Bildungsniveau und Haushaltseinkommen beeinflussen Essenswahl und Essverhalten und können letzten Endes zu ernährungsbedingten Krankheiten führen. Die Ursachen für die Probleme, denen sich viele Menschen mit geringem Einkommen gegenüber sehen, machen deutlich, dass ein multidisziplinärer Ansatz notwendig ist, um auf die sozialen Bedürfnisse einzugehen und Ungleichgewichte in der Gesundheit zu verbessern.
Die Essenswahl wird nicht nur durch individuelle Vorlieben beeinflusst, sondern auch weitgehend durch soziale, kulturelle und ökonomische Bedingungen bedingt.
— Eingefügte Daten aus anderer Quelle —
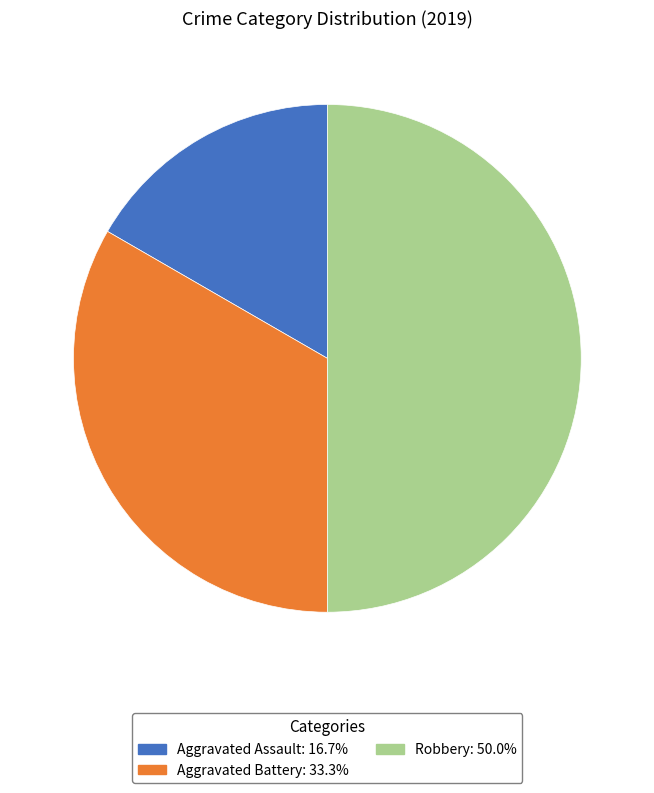

Is Aggravated Battery the majority of the pie?

No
Untere Einkommensgruppen stehen vor besonderen Problemen, wenn sie ihre Ernährung verändern wollen und bedürfen daher zielgerichteter spezifischer Lösungen. Auch die Gesellschaft als Ganzes steht bei der Ernährungsumstellung vor zahlreichen Hürden. Hilfe zur Lösung dieser Probleme bieten spezielle Modelle der Sozialpsychologie an. Auf diese beiden Themen wird in zukünftigen Ausgaben von FoodToday weiter eingegangen.
Quellen
- Feunekes GIJ, de Graaf C, Meyboom S and van Staveren WA (1998) Food choice and fat intake of adolescents and adults: associations of intakes within social networks. Preventive Medicine 27: 645-656.
- De Castro JM (1997) Socio-cultural determinants of meal size and frequency. British Journal of Nutrition Apr;77 Suppl 1:S39-54; discussion S54-5. Review.
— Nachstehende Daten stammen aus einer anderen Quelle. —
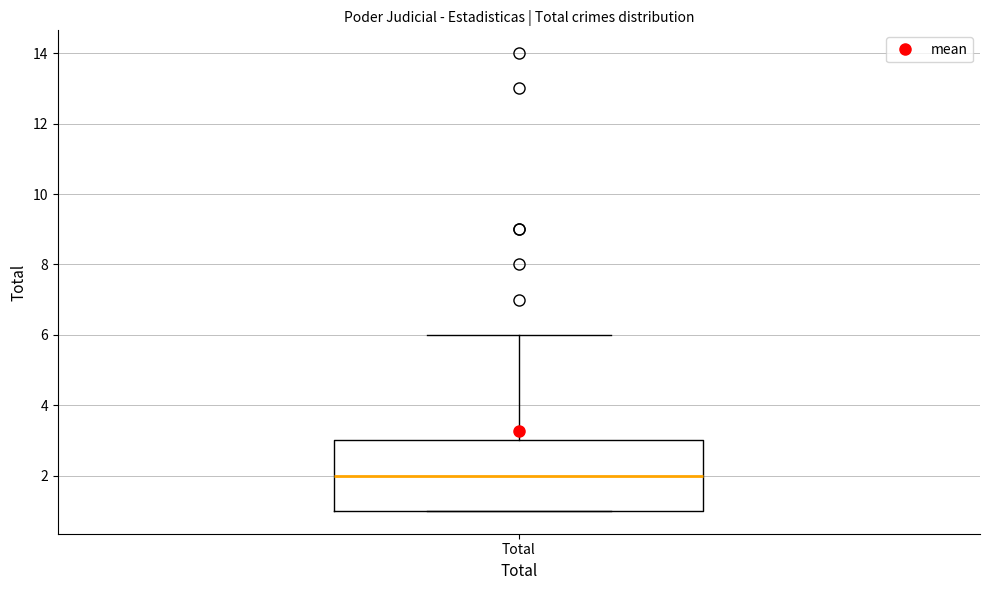

Read this box plot against the y-axis: the position of the median line, the range covered by the box, and the ends of both whiskers. The values are not printed on the chart, so give them approximately, as read against the axis.

median 2, box 1 to 3, whiskers 1 to 6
- De Irala-Estevez J, Groth M, Johansson L, Oltersdorf U, Prattala R & Martinez-Gonzalez MA (2000) A systematic review of socioeconomic differences in food habits in Europe: consumption of fruit and vegetables. European Journal of Clinical Nutrition 54: 706-714.
- Acheson D (1998) Independent Inquiry into Inequalities in Health. The Stationery Office, London.
- Riches G (1997) Hunger, food security and welfare policies: issues and debates in First World societies. Proceedings of Nutrition Society. 56(1A):63-74.
- Dibsdall LA, Lambert N, Bobbin RF, Frewer LJ (2003) Low-income consumers' attitudes and behaviour towards access, availability and motivation to eat fruit and vegetables. Public Health Nutrition 6(2):159-68.